As he spoke, Sorme became aware that his ideas reflected on Glasp; he repressed the misgiving, certain that Glasp would understand, anyway. He said:
I think it's a kind of weakness to get too involved in other people's lives. I once knew a girl who was the sort of person everybody told their troubles to. She gave the impression of being a very cool and calm sort of person, and people felt she was strong and sympathetic. When I got to know her pretty well, I found she had no ideas, no beliefs, no real self-confidence — in fact, she was a complete mess inside. She kept herself happy by worrying about other people's problems. She liked unhappy people — I suppose they made her feel superior… And when I meet people like Gertrude who go in for social work and converting people, I wonder if they're not doing the same thing.
Glasp said:
Does it matter?
Yes, it does. It matters if people are made of marshmallow. Very few people are real inside. They need people and distractions as a cripple needs crutches. Look at me. Two weeks ago I felt completely lost. I didn't like leaving my room because the street made me feel as if I didn't exist. London made me feel like an insect, and when I got back to my own room and tried to write I still felt like an insect. Then what happens? I go to this Diaghilev exhibition and meet Austin. And immediately I stop being an insect. But that's the wrong reason.

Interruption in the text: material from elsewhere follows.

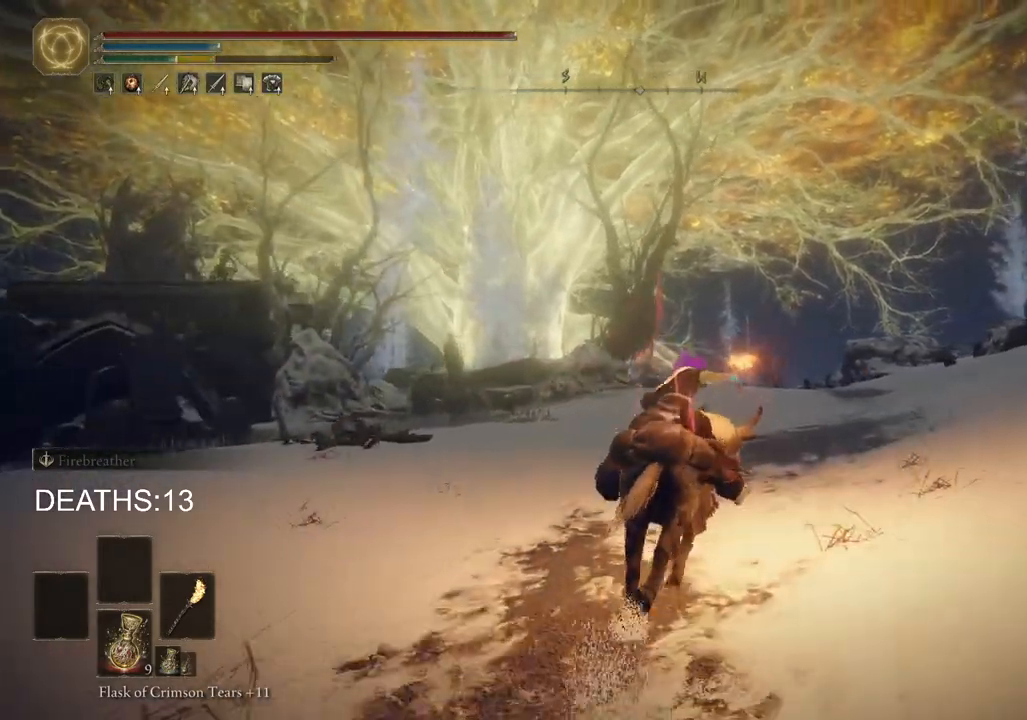
{"buttons": [], "left_stick": "up", "right_stick": "center", "events": []}
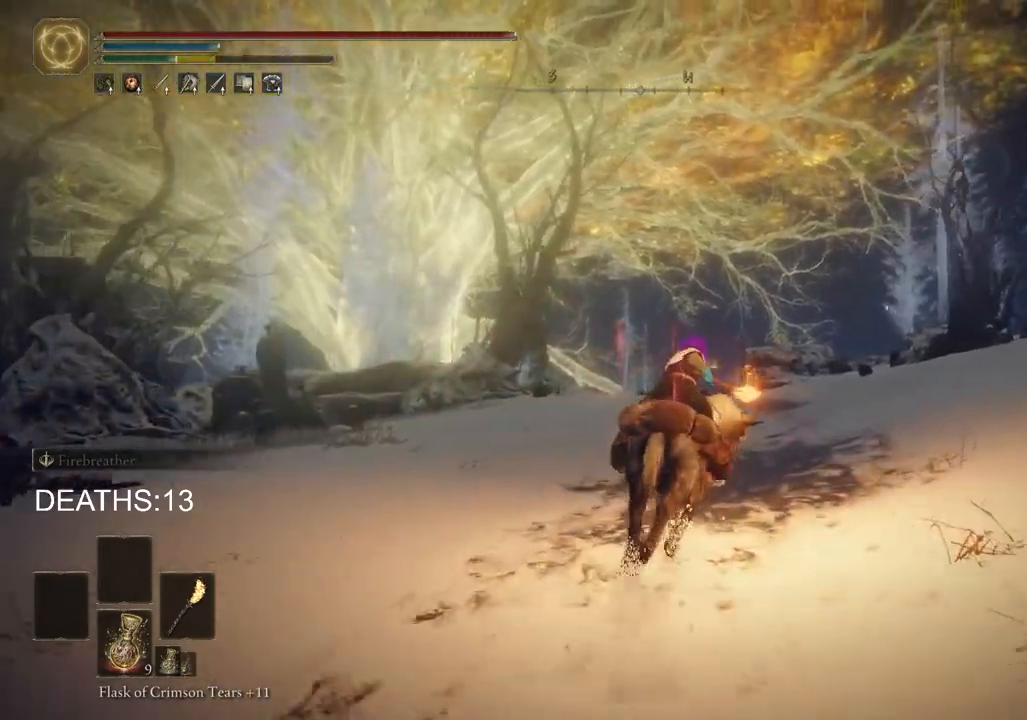
{"buttons": [], "left_stick": "up", "right_stick": "center", "events": [[367, "CIRCLE", "down"], [467, "CIRCLE", "up"]]}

What does it matter what the reason is?
But it does matter. I should have outgrown Austin's world a long time ago. I only went to the Diaghilev exhibition out of a sentimental feeling about Nijinsky. Normally, I can't stick ballet. Last time I went to the ballet, it nearly gave me diarrhoea… a lot of bloody prancing queers and posturing women. I had to come out half way through. And yet that's Austin's world. He's a romantic. He's not real inside either. He needs unreality to stop him from feeling an insect.
Glasp said softly:
We all need something to lean on.
But we shouldn't. If a man could kill all his illusions, he'd become a god.
Or kill himself, Glasp said.
No… He'd be strong enough to live. People die because they don't know what life is.
Glasp said: Who does?
I do sometimes. Just occasionally. And I spend all my time trying to regain the insight.